Print each line once more, unchanged, from the line holding "left front paw: (295, 375)" to the end of the listing below.

- - - - -

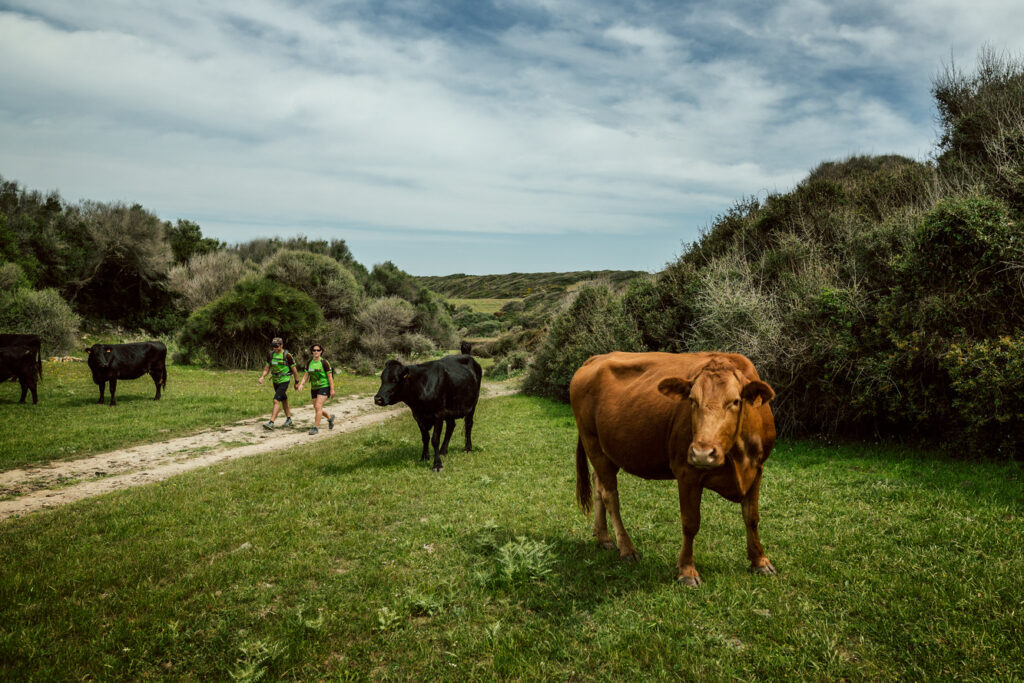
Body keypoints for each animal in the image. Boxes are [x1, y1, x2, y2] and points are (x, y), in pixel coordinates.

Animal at [573, 352, 778, 589]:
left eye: (735, 401)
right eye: (692, 400)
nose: (702, 453)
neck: (738, 456)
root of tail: (596, 358)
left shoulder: (757, 469)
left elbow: (751, 517)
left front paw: (760, 561)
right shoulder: (687, 473)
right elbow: (690, 523)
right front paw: (687, 571)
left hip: (605, 453)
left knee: (598, 486)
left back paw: (603, 537)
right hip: (593, 443)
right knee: (610, 497)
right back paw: (626, 548)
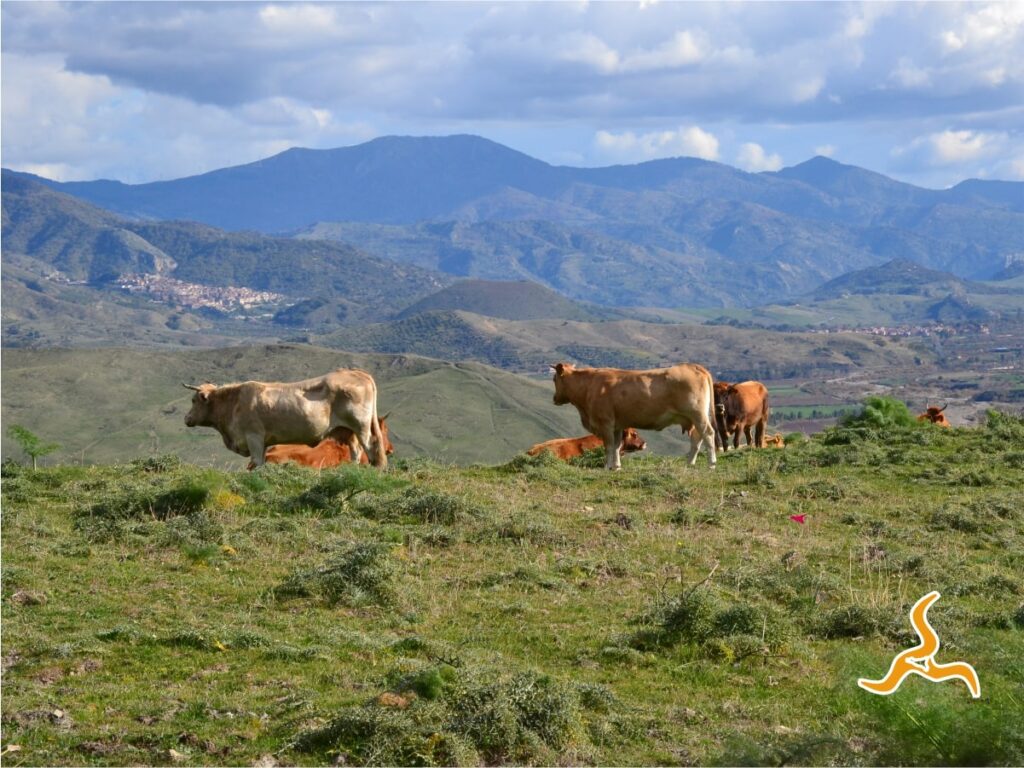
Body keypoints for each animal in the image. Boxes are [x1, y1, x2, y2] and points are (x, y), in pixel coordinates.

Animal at [184, 368, 387, 468]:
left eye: (193, 400)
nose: (186, 418)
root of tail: (357, 373)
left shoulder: (254, 437)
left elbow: (256, 463)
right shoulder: (263, 442)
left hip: (361, 427)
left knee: (371, 448)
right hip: (348, 431)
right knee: (356, 452)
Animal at [548, 364, 716, 473]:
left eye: (554, 379)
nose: (554, 398)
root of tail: (692, 366)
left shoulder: (605, 423)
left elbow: (609, 447)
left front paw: (606, 467)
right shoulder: (617, 425)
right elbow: (617, 446)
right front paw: (616, 467)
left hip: (697, 414)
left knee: (708, 434)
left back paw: (711, 464)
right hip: (693, 418)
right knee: (697, 437)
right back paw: (690, 463)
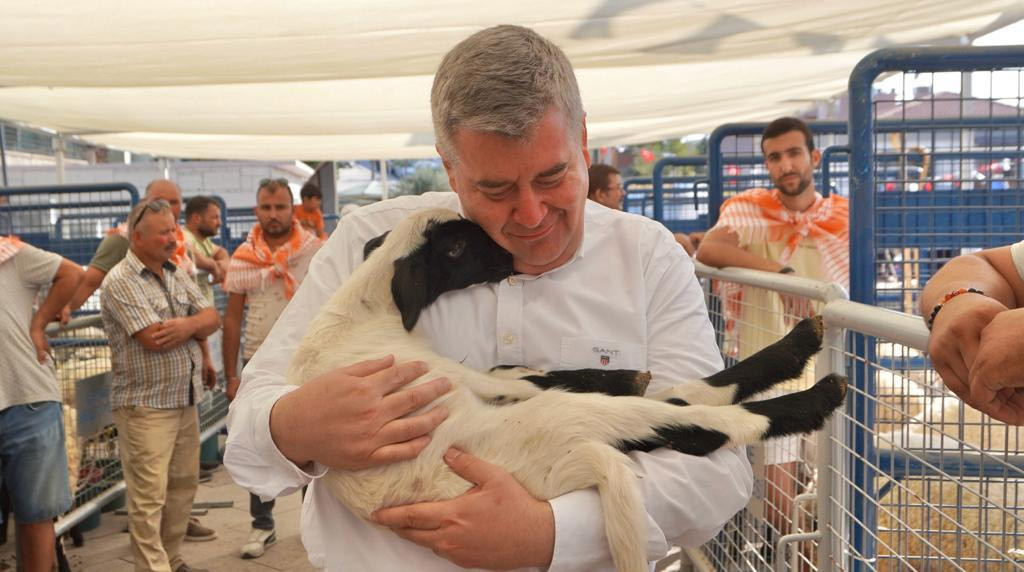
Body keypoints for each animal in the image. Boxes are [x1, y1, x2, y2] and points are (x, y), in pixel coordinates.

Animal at [288, 209, 847, 572]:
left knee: (685, 402)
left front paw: (623, 375)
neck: (362, 312)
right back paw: (817, 394)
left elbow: (527, 372)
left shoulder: (485, 379)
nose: (510, 254)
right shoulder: (457, 376)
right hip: (552, 425)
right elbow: (538, 376)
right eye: (455, 247)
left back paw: (799, 345)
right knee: (699, 424)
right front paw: (624, 376)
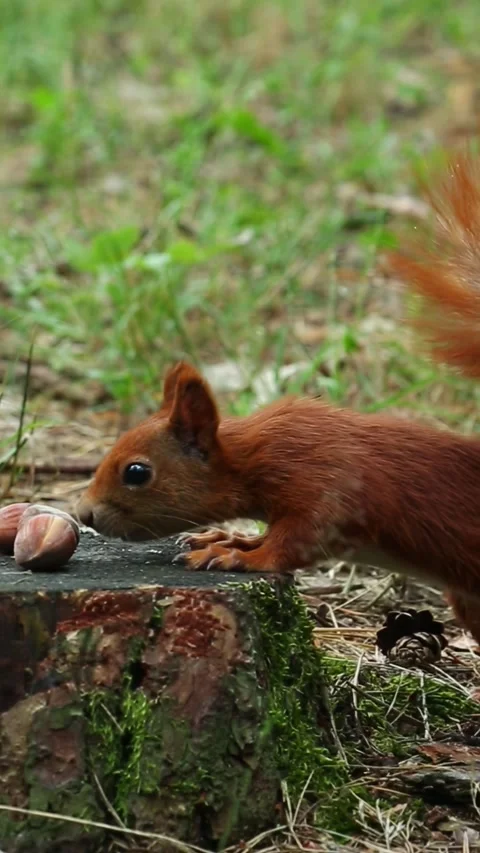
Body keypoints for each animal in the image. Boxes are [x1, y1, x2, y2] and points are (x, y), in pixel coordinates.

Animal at [77, 153, 480, 644]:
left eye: (136, 472)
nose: (84, 514)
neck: (255, 454)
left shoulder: (327, 482)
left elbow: (298, 540)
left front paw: (240, 556)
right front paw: (229, 539)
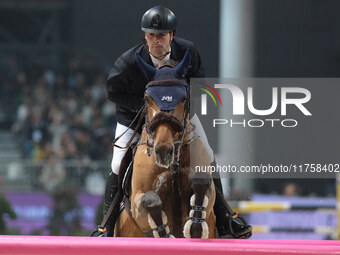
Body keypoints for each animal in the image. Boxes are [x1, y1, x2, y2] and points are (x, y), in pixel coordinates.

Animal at [114, 50, 215, 239]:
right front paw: (166, 235)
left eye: (183, 98)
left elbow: (201, 181)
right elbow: (150, 200)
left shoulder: (208, 188)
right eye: (147, 99)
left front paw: (195, 226)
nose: (163, 152)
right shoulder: (137, 204)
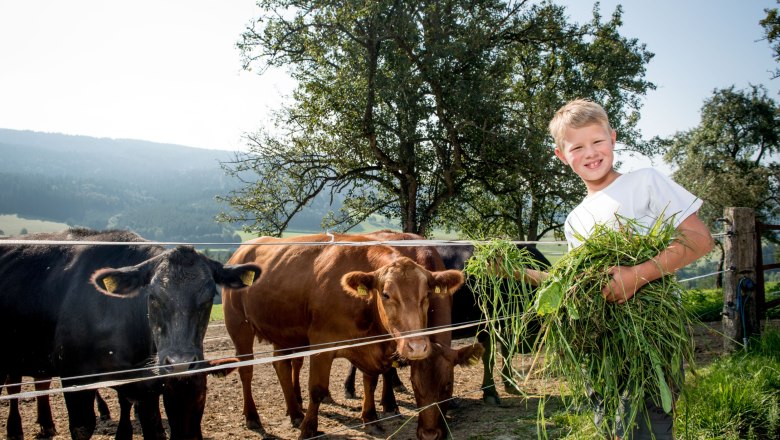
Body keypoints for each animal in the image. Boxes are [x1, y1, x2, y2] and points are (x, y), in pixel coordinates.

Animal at [0, 230, 262, 440]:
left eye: (209, 298)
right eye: (153, 297)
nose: (180, 362)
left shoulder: (148, 390)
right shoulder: (75, 377)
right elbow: (82, 428)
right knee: (15, 387)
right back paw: (16, 430)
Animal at [222, 232, 466, 438]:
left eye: (426, 296)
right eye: (386, 294)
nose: (416, 346)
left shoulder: (372, 348)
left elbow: (371, 382)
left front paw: (370, 419)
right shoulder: (321, 344)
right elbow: (317, 389)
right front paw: (309, 430)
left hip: (283, 331)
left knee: (282, 366)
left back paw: (295, 412)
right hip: (239, 325)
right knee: (246, 371)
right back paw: (253, 417)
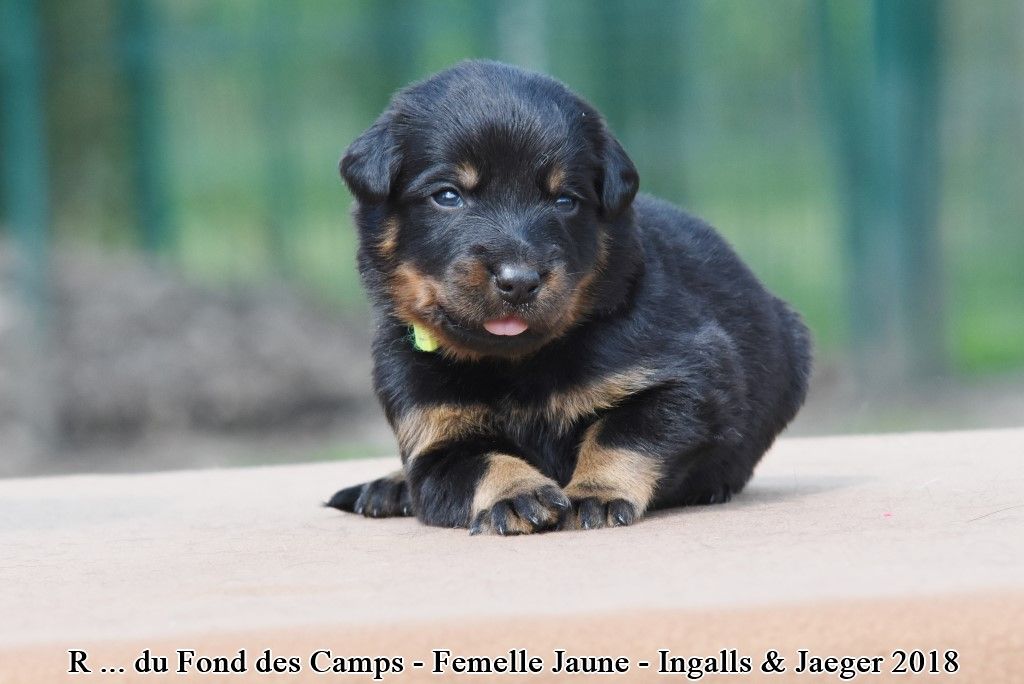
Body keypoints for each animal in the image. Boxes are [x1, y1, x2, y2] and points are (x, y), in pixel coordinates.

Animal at [327, 60, 811, 535]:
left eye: (564, 200)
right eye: (447, 196)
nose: (519, 281)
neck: (515, 362)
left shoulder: (692, 377)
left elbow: (622, 433)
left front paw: (596, 492)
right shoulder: (433, 432)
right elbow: (480, 462)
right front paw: (516, 492)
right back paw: (390, 485)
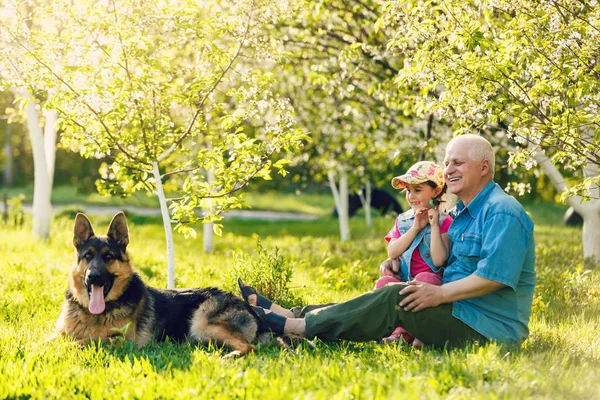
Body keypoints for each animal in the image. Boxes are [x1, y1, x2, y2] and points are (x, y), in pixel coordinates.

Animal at [53, 211, 270, 358]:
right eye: (87, 256)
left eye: (108, 257)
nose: (93, 277)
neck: (93, 314)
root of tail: (249, 308)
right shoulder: (60, 333)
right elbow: (51, 340)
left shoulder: (119, 341)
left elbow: (79, 342)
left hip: (203, 325)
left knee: (249, 347)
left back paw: (228, 356)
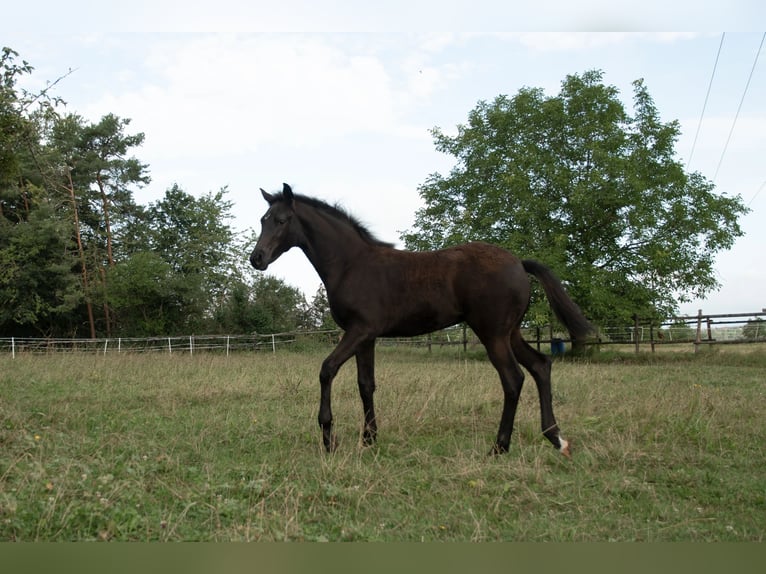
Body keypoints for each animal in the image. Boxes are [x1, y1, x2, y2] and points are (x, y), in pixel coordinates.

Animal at [252, 184, 592, 460]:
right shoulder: (366, 335)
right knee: (540, 366)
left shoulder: (359, 330)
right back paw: (556, 439)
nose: (257, 259)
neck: (352, 264)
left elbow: (327, 370)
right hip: (511, 332)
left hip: (492, 333)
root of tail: (519, 263)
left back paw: (499, 447)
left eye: (282, 220)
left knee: (513, 378)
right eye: (262, 220)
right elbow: (366, 384)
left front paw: (328, 439)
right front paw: (369, 439)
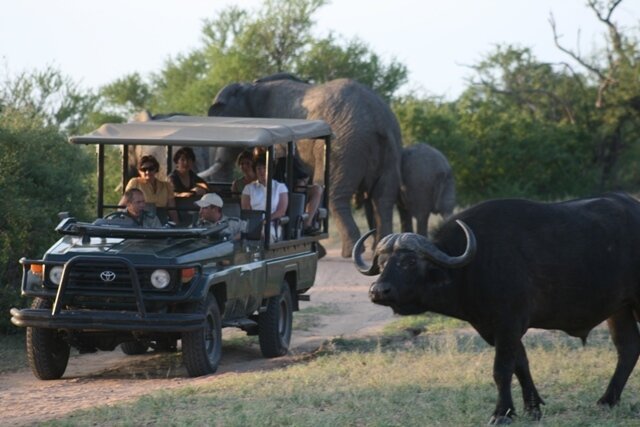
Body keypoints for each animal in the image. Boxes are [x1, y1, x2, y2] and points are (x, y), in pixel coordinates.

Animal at [208, 73, 402, 258]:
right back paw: (380, 248)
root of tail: (378, 120)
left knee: (333, 195)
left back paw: (351, 251)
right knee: (383, 198)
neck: (249, 88)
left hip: (346, 146)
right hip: (389, 148)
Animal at [352, 193, 640, 424]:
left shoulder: (508, 324)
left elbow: (501, 370)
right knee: (627, 348)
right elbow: (520, 364)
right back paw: (607, 400)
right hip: (619, 309)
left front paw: (501, 413)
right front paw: (531, 408)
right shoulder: (493, 328)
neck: (473, 266)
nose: (378, 290)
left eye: (409, 262)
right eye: (383, 262)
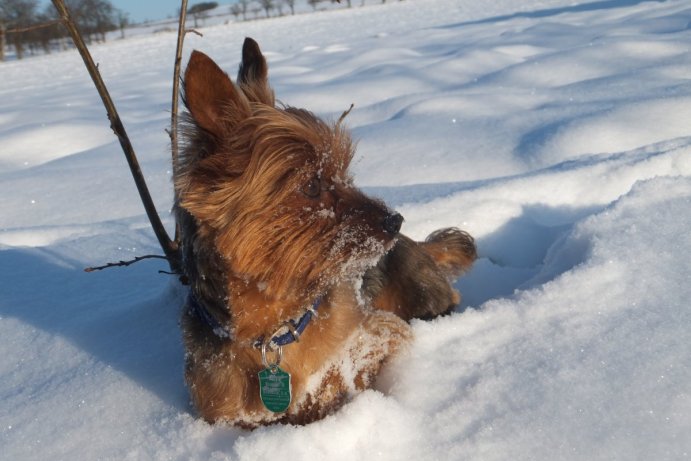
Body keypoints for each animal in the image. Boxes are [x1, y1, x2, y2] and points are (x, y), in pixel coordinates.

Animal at [176, 36, 476, 428]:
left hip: (424, 294)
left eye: (343, 173)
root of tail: (418, 246)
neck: (274, 331)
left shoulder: (378, 336)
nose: (395, 221)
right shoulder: (224, 413)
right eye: (312, 185)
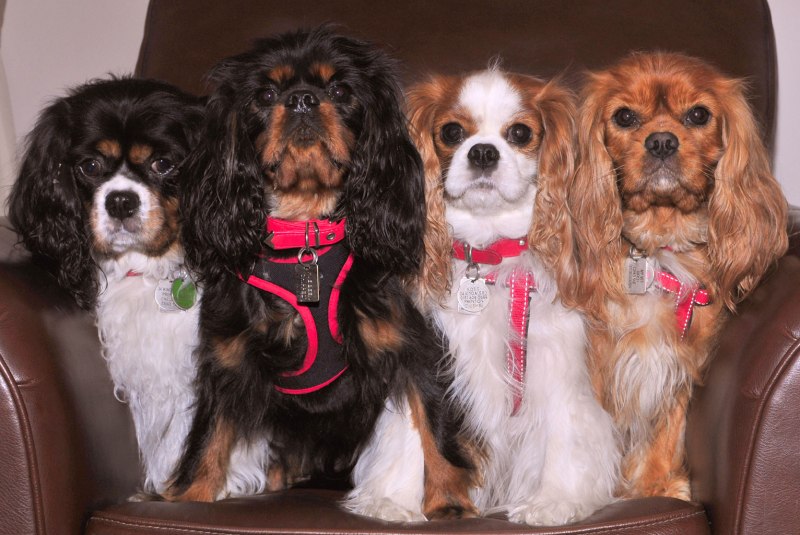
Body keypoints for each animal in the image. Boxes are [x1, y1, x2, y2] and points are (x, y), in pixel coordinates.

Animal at [168, 27, 476, 520]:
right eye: (265, 95)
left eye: (340, 91)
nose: (301, 100)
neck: (304, 229)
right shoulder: (227, 360)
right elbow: (208, 439)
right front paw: (189, 499)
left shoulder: (414, 348)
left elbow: (436, 425)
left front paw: (448, 501)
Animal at [405, 67, 620, 525]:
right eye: (451, 132)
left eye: (520, 133)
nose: (483, 152)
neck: (488, 250)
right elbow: (409, 434)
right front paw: (392, 501)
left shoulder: (557, 361)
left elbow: (566, 428)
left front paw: (554, 501)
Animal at [568, 51, 788, 499]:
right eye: (624, 117)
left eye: (698, 114)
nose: (662, 141)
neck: (658, 249)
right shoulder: (597, 361)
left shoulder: (678, 360)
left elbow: (667, 427)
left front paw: (654, 484)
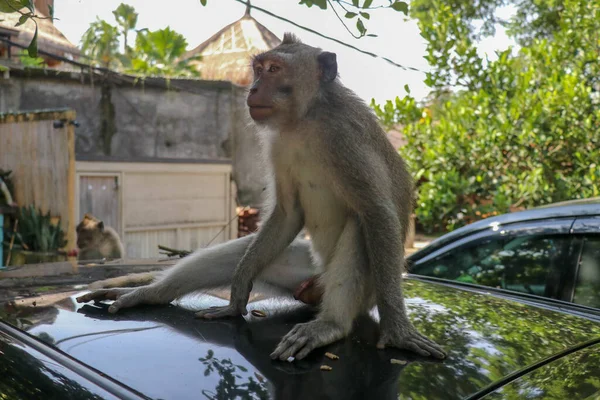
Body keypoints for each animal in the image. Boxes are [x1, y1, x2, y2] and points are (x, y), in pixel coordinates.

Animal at [76, 33, 446, 360]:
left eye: (274, 69)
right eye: (258, 69)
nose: (253, 89)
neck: (305, 120)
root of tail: (317, 284)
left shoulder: (344, 137)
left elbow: (376, 212)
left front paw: (397, 330)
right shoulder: (278, 144)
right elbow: (287, 213)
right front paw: (239, 289)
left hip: (368, 289)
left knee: (359, 226)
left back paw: (330, 325)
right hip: (303, 269)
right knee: (239, 251)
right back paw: (151, 294)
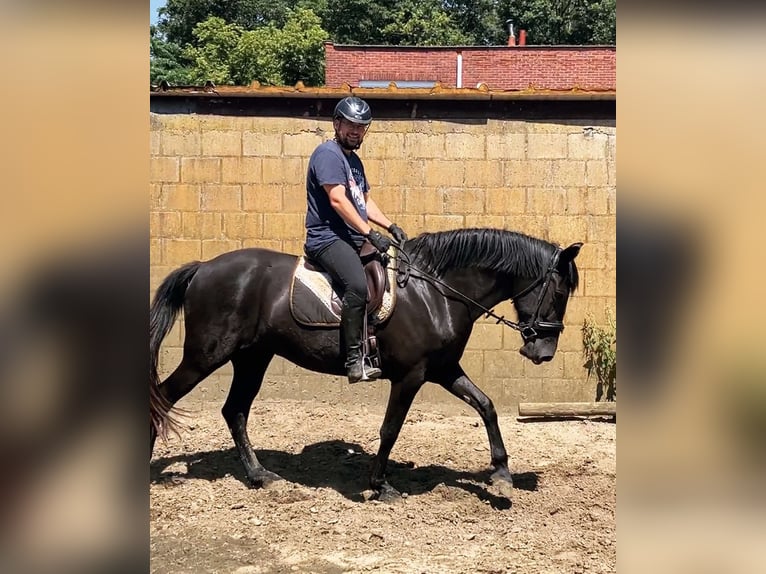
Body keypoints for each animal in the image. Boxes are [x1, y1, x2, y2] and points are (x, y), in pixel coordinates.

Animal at [148, 228, 584, 500]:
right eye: (559, 291)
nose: (544, 352)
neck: (436, 292)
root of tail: (204, 267)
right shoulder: (411, 376)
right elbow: (390, 429)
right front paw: (380, 485)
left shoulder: (443, 370)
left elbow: (487, 406)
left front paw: (502, 475)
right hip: (206, 355)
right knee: (163, 397)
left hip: (252, 357)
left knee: (235, 410)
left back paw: (261, 476)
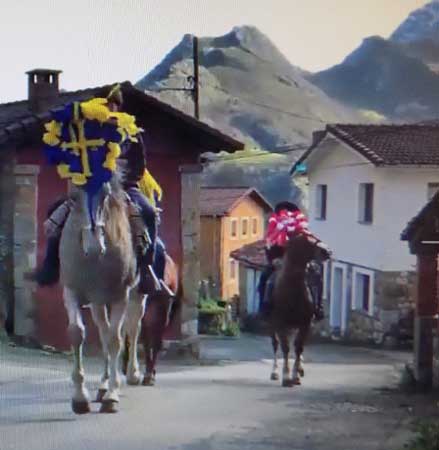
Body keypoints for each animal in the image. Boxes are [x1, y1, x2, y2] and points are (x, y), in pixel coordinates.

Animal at [270, 232, 332, 386]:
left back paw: (300, 369)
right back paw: (274, 372)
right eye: (307, 239)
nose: (328, 251)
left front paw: (295, 375)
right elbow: (285, 347)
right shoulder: (279, 323)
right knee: (275, 344)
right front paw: (286, 376)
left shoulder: (305, 324)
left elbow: (298, 347)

- - - - -

## [Answer to this exercise]
left front paw: (295, 375)
right elbow: (285, 347)
right shoulder: (279, 323)
right knee: (275, 344)
right front paw: (286, 376)
left shoulder: (305, 324)
left elbow: (298, 347)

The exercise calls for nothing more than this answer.